Several major airlines across the US temporarily grounded their planes this Monday due to a software outage.
AeroData, which tracks the weight and balance of a plane and is used for flight planning, suffered an unspecified fault that brought its servers offline. Southwest, United, JetBlue, Alaska and Delta were among those affected, with some of the airlines unable to create paperwork as a result.
The technical problem has now been fixed, with no flights outright canceled, but around 780 flights have been delayed - travelers are recommended to check their specific flight for further details.
What happened?
"As of 6:05am CDT, Southwest Airlines has lifted an internal ground stop implemented for about 40 minutes this morning during an outage with a vendor that services multiple carriers with data used in flight planning," Southwest said in a statement.
While the cause for the outage is unknown, a 2017 case study by VMware reveals that AeroData operates three data centers in Arizona and Colorado.
The study notes: "AeroData provides critical flight data for major airlines. Its customers appreciate that these services are connected but separate from the airline’s own IT systems. AeroData ensures customer data is secure and flight data is available when needed even when airlines experience issues. AeroData’s flight deck client-server application is the last application used by pilots before the aircraft entry door is closed prior to takeoff. As a result, just five minutes of system downtime can result in over 100 delayed flights and loss of revenue."
The case study details how AeroData shifted to a "software-defined data center approach secured by VMware NSX" and vSAN for storage.
The study continues: "AeroData uses a WAN acceleration technology to perform policy-based routing from one data center to another. The WAN acceleration technology not only provides protection against circuit failures (i.e. MPLS and ISP), but also improves bandwidth utilization by up to 80 percent. With NSX and a complementary WAN optimization solution in place, AeroData is able to significantly reduce the clone and migration time of its applications from one data center to another."

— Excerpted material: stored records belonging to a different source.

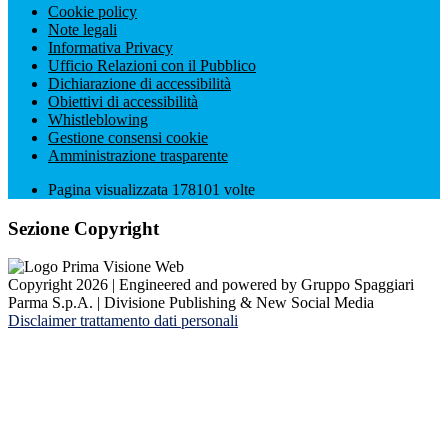
Cookie policy
Note legali
Informativa Privacy
Ufficio Relazioni con il Pubblico
Dichiarazione di accessibilità
Obiettivi di accessibilità
Whistleblowing
Gestione consensi cookie
Amministrazione trasparente
Pagina visualizzata
178101
volte
Sezione Copyright
Copyright 2026 | Engineered and powered by Gruppo Spaggiari
Parma S.p.A. | Divisione Publishing & New Social Media
Disclaimer trattamento dati personali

It is not known if the company has updated its facilities further since 2017.
This again
To be fair to AeroData, it is far from the only example of a system outage bringing flights to a halt. A highly complex mix of interconnecting systems with very little room for error, flight management is beset by difficulties.

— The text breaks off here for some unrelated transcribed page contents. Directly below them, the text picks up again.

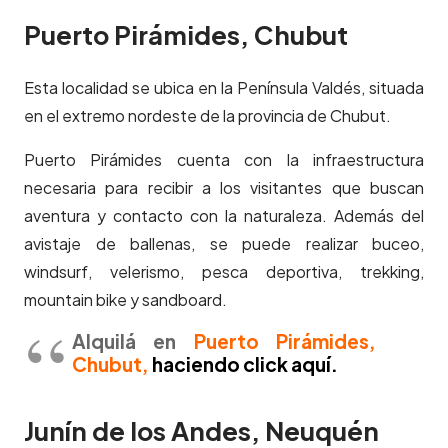
Puerto Pirámides, Chubut
Esta localidad se ubica en la Península Valdés, situada
en el extremo nordeste de la provincia de Chubut.
Puerto Pirámides cuenta con la infraestructura
necesaria para recibir a los visitantes que buscan
aventura y contacto con la naturaleza. Además del
avistaje de ballenas, se puede realizar buceo,
windsurf, velerismo, pesca deportiva, trekking,
mountain bike y sandboard.
Alquilá en
Puerto Pirámides,
Chubut
,
haciendo click aquí.
Junín de los Andes, Neuquén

Just last week, Sabre - a company involved in printing baggage tickets, check-ins and reservations - had IT issues that delayed flights across the US.

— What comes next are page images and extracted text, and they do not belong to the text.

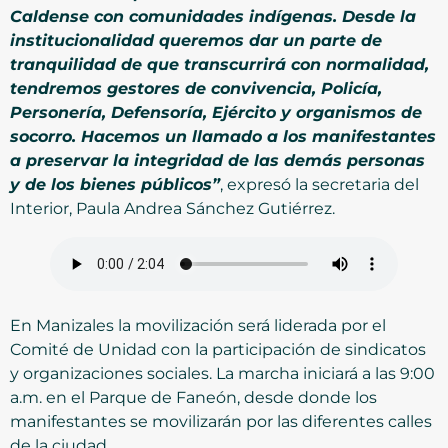
Caldense con comunidades indígenas. Desde la
institucionalidad queremos dar un parte de
tranquilidad de que transcurrirá con normalidad,
tendremos gestores de convivencia, Policía,
Personería, Defensoría, Ejército y organismos de
socorro. Hacemos un llamado a los manifestantes
a preservar la integridad de las demás personas
y de los bienes públicos”
, expresó la secretaria del
Interior, Paula Andrea Sánchez Gutiérrez.
En Manizales la movilización será liderada por el
Comité de Unidad con la participación de sindicatos
y organizaciones sociales. La marcha iniciará a las 9:00
a.m. en el Parque de Faneón, desde donde los
manifestantes se movilizarán por las diferentes calles
de la ciudad.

Further examples abound, including when United Airlines grounded all domestic flights, Delta grounded 451 flights due to a “major system-wide network outage," or when a Verizon data center failure causes JetBlue air travel delays.
One of the most infamous cases involves British Airways, which canceled 672 flights during a three-day Bank Holiday weekend in 2017, at an estimated cost of £58 million ($75m).
The reason for the issue was blamed on a power outage bringing down a BA data center operated by CBRE. In 2018, BA took the company to court, blaming it for the outage - but earlier this year the two businesses quietly settled, with no admission as to liability.